3. How do you support members to minimize disruption? 

A good PBM supports members in minimizing disruption during transitions by prioritizing clear communication and personalized assistance. Key practices include dedicated implementation efforts to address unique member needs, detailed letters providing advance notification about changes, and ongoing clinical support from pharmacists.  

PBMs can facilitate seamless transitions during implementation by working with out-of-network pharmacies to get them credentialed and allowing members time to move their prescriptions. Offering tailored services, such as concierge support, can guide members and their prescribers through the process, ensuring that most members experience little to no negative changes to their medication access.  

4. How are pharmacy network discounts handled and what pharmacy network options do you offer? 

Oftentimes, PBMs benefit from spread revenue by retaining a portion of drug costs, including ingredient costs, dispensing fees, and Usual and Customary (U&C) prices. By implementing this “spread”, their clients end up being charged more than the amount reimbursed by the PBM to the pharmacy.   

On the other hand, a transparent PBM provides 100% pass-through on pharmacy network reimbursement rates, with no additional fee and zero spread retention. The result is that plan sponsors and members benefit from the fully contracted discount. Ask your PBM if you are getting the full pharmacy network discount or if they are retaining a portion.  

In addition, it’s important to have the right pharmacy network to best meet your organization’s specific needs, including several options to choose from. For example, EpiphanyRx offers three network options, ranging from greater pharmacy access to greater savings, with a middle option that includes a balanced combination of both.   

Ask if your PBM provides options such as:  

  • A network anchored by a major pharmacy chain, ensuring easy access for most members  
  • A network guiding members to specific chains for 90-day prescriptions while maintaining broad access for 30-day prescriptions  
  • A mail-order pharmacy for 90-day maintenance medications  
  • A specialty pharmacy for chronic conditions 

5. What is your strategy for minimizing specialty costs?   

Specialty medications, or medications that treat complex, chronic, or rare conditions, may require patients to use a specialty pharmacy. It is important to note if your current PBM receives additional revenue from specialty pharmacy, which could lead to even more expensive, often prohibitive, prescription costs for members.  

The PBM may drive members to their pharmacy unnecessarily, autofill, or overfill prescriptions in order to profit from patients. Ask your PBM how they help manage pharmacy costs for their clients and members, including how they prevent waste.    

With a transparent approach, such as EpiphanyRx’s model, the PBM does not receive additional revenue from specialty utilization. Instead, clients pay the actual cost of the specialty drug, plus a flat patient management fee and shipping cost. This innovative cost-plus approach has been in practice for over ten years by Lumicera Health Services, the specialty pharmacy partner of EpiphanyRx.

Records provided -
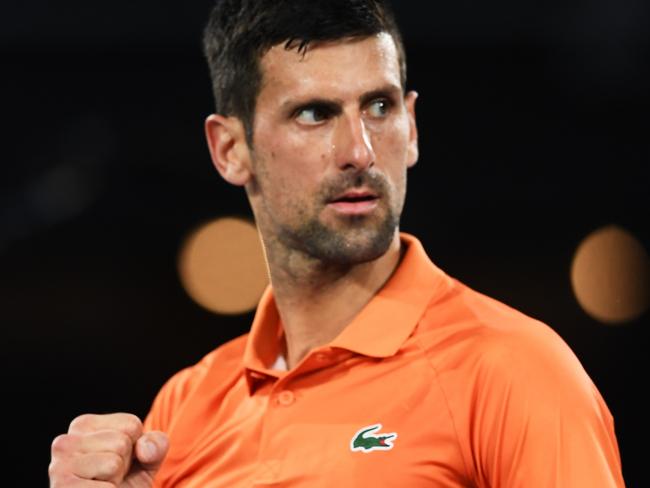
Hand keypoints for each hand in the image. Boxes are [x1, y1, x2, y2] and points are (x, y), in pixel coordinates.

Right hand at [49, 413, 168, 486]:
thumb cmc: (127, 484)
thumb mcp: (148, 459)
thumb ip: (156, 444)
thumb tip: (144, 449)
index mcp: (84, 425)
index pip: (131, 425)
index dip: (136, 447)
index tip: (121, 462)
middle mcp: (65, 442)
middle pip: (121, 442)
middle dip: (125, 465)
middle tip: (111, 478)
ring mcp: (58, 467)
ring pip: (113, 463)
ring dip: (115, 481)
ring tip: (102, 486)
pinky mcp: (62, 487)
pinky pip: (105, 487)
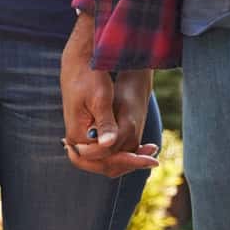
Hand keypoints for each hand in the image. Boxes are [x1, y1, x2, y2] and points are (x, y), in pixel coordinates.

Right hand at [60, 13, 158, 178]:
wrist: (78, 64)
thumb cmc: (90, 77)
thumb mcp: (100, 99)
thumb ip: (105, 123)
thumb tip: (109, 143)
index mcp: (77, 135)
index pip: (102, 159)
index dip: (125, 161)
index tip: (148, 159)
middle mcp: (77, 141)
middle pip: (104, 165)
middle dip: (129, 163)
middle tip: (153, 160)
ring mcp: (82, 139)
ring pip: (107, 160)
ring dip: (128, 160)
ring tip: (151, 156)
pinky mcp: (89, 133)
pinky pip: (107, 151)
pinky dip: (124, 151)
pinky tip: (143, 147)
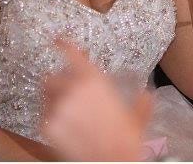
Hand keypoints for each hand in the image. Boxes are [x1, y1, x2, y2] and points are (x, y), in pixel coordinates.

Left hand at [42, 40, 150, 161]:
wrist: (111, 163)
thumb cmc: (126, 142)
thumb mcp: (137, 118)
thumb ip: (141, 102)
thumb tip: (147, 95)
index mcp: (94, 82)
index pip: (72, 55)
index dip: (63, 44)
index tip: (58, 39)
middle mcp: (73, 90)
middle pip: (54, 76)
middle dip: (59, 82)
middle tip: (69, 93)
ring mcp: (58, 109)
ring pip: (47, 96)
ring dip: (54, 99)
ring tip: (67, 113)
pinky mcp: (48, 127)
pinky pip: (45, 117)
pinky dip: (52, 120)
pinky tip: (66, 129)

What to do - In the PBM passage, how long has Lumicera Health Services been practicing the cost-plus approach to specialty drugs?

Result of this exercise - For over ten years.